Write out every entry below verbatim, changing no character.

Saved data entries
══════════════════════════════
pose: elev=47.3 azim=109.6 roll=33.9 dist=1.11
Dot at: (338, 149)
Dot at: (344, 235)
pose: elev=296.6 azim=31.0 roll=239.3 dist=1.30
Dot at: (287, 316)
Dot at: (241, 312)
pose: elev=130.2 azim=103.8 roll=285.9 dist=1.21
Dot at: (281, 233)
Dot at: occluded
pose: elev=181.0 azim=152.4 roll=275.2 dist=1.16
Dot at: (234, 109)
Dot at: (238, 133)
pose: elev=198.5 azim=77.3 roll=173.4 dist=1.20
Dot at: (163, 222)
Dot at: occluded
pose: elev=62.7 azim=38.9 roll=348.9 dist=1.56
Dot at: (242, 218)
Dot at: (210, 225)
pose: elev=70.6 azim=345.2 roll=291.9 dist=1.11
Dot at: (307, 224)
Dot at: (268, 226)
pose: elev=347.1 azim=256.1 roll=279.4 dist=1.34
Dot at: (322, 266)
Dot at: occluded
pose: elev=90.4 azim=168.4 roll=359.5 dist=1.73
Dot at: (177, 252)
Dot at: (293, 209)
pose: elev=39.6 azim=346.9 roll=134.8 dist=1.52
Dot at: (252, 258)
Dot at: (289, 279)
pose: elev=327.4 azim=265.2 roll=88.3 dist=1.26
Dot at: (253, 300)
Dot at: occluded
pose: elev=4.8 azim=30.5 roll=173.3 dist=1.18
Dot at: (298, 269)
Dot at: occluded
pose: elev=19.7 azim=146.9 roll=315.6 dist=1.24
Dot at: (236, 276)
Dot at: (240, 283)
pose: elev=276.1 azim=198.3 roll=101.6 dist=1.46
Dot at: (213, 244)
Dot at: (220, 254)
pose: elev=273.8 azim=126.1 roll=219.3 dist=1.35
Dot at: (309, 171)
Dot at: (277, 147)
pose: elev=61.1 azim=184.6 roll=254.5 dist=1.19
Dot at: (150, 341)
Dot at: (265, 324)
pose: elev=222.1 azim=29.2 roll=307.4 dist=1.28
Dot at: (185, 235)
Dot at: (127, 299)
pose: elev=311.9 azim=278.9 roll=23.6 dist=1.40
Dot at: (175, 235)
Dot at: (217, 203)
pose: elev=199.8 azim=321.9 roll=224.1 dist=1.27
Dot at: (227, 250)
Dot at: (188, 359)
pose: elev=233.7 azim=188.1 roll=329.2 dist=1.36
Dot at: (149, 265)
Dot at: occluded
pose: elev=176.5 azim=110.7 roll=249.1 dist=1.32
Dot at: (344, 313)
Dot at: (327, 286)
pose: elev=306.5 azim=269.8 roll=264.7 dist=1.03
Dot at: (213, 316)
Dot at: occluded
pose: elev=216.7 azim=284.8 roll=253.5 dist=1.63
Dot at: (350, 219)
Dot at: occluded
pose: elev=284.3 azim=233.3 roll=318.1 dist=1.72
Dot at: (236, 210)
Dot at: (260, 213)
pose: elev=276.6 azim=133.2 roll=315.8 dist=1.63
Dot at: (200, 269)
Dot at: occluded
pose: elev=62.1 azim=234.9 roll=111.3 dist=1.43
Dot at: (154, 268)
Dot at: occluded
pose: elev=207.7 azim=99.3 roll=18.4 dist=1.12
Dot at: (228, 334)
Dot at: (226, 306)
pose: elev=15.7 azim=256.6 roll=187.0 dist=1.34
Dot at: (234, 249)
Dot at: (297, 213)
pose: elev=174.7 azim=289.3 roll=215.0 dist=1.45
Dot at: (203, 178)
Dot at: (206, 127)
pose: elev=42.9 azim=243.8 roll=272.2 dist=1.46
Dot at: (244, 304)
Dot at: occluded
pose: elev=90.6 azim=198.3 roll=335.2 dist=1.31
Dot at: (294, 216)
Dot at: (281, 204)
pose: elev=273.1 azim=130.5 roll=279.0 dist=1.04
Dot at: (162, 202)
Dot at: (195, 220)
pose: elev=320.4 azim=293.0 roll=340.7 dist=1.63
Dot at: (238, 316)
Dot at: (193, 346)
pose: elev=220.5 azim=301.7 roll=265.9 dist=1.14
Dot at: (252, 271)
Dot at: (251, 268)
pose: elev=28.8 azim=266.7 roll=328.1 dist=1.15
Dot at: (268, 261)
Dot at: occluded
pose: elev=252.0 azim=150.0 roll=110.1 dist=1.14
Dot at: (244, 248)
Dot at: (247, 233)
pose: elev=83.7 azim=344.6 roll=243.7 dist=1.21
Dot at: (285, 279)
══════════════════════════════
*Task output:*
pose: elev=47.3 azim=109.6 roll=33.9 dist=1.11
Dot at: (338, 149)
Dot at: (344, 235)
pose: elev=296.6 azim=31.0 roll=239.3 dist=1.30
Dot at: (287, 316)
Dot at: (241, 312)
pose: elev=130.2 azim=103.8 roll=285.9 dist=1.21
Dot at: (281, 233)
Dot at: occluded
pose: elev=181.0 azim=152.4 roll=275.2 dist=1.16
Dot at: (234, 109)
Dot at: (238, 133)
pose: elev=198.5 azim=77.3 roll=173.4 dist=1.20
Dot at: (163, 222)
Dot at: occluded
pose: elev=62.7 azim=38.9 roll=348.9 dist=1.56
Dot at: (242, 218)
Dot at: (210, 225)
pose: elev=70.6 azim=345.2 roll=291.9 dist=1.11
Dot at: (307, 224)
Dot at: (268, 226)
pose: elev=347.1 azim=256.1 roll=279.4 dist=1.34
Dot at: (322, 266)
Dot at: occluded
pose: elev=90.4 azim=168.4 roll=359.5 dist=1.73
Dot at: (177, 252)
Dot at: (293, 209)
pose: elev=39.6 azim=346.9 roll=134.8 dist=1.52
Dot at: (252, 258)
Dot at: (289, 279)
pose: elev=327.4 azim=265.2 roll=88.3 dist=1.26
Dot at: (253, 300)
Dot at: occluded
pose: elev=4.8 azim=30.5 roll=173.3 dist=1.18
Dot at: (298, 269)
Dot at: occluded
pose: elev=19.7 azim=146.9 roll=315.6 dist=1.24
Dot at: (236, 276)
Dot at: (240, 283)
pose: elev=276.1 azim=198.3 roll=101.6 dist=1.46
Dot at: (213, 244)
Dot at: (220, 254)
pose: elev=273.8 azim=126.1 roll=219.3 dist=1.35
Dot at: (309, 171)
Dot at: (277, 147)
pose: elev=61.1 azim=184.6 roll=254.5 dist=1.19
Dot at: (150, 341)
Dot at: (265, 324)
pose: elev=222.1 azim=29.2 roll=307.4 dist=1.28
Dot at: (185, 235)
Dot at: (127, 299)
pose: elev=311.9 azim=278.9 roll=23.6 dist=1.40
Dot at: (175, 235)
Dot at: (217, 203)
pose: elev=199.8 azim=321.9 roll=224.1 dist=1.27
Dot at: (227, 250)
Dot at: (188, 359)
pose: elev=233.7 azim=188.1 roll=329.2 dist=1.36
Dot at: (149, 265)
Dot at: occluded
pose: elev=176.5 azim=110.7 roll=249.1 dist=1.32
Dot at: (344, 313)
Dot at: (327, 286)
pose: elev=306.5 azim=269.8 roll=264.7 dist=1.03
Dot at: (213, 316)
Dot at: occluded
pose: elev=216.7 azim=284.8 roll=253.5 dist=1.63
Dot at: (350, 219)
Dot at: occluded
pose: elev=284.3 azim=233.3 roll=318.1 dist=1.72
Dot at: (236, 210)
Dot at: (260, 213)
pose: elev=276.6 azim=133.2 roll=315.8 dist=1.63
Dot at: (200, 269)
Dot at: occluded
pose: elev=62.1 azim=234.9 roll=111.3 dist=1.43
Dot at: (154, 268)
Dot at: occluded
pose: elev=207.7 azim=99.3 roll=18.4 dist=1.12
Dot at: (228, 334)
Dot at: (226, 306)
pose: elev=15.7 azim=256.6 roll=187.0 dist=1.34
Dot at: (234, 249)
Dot at: (297, 213)
pose: elev=174.7 azim=289.3 roll=215.0 dist=1.45
Dot at: (203, 178)
Dot at: (206, 127)
pose: elev=42.9 azim=243.8 roll=272.2 dist=1.46
Dot at: (244, 304)
Dot at: occluded
pose: elev=90.6 azim=198.3 roll=335.2 dist=1.31
Dot at: (294, 216)
Dot at: (281, 204)
pose: elev=273.1 azim=130.5 roll=279.0 dist=1.04
Dot at: (162, 202)
Dot at: (195, 220)
pose: elev=320.4 azim=293.0 roll=340.7 dist=1.63
Dot at: (238, 316)
Dot at: (193, 346)
pose: elev=220.5 azim=301.7 roll=265.9 dist=1.14
Dot at: (252, 271)
Dot at: (251, 268)
pose: elev=28.8 azim=266.7 roll=328.1 dist=1.15
Dot at: (268, 261)
Dot at: occluded
pose: elev=252.0 azim=150.0 roll=110.1 dist=1.14
Dot at: (244, 248)
Dot at: (247, 233)
pose: elev=83.7 azim=344.6 roll=243.7 dist=1.21
Dot at: (285, 279)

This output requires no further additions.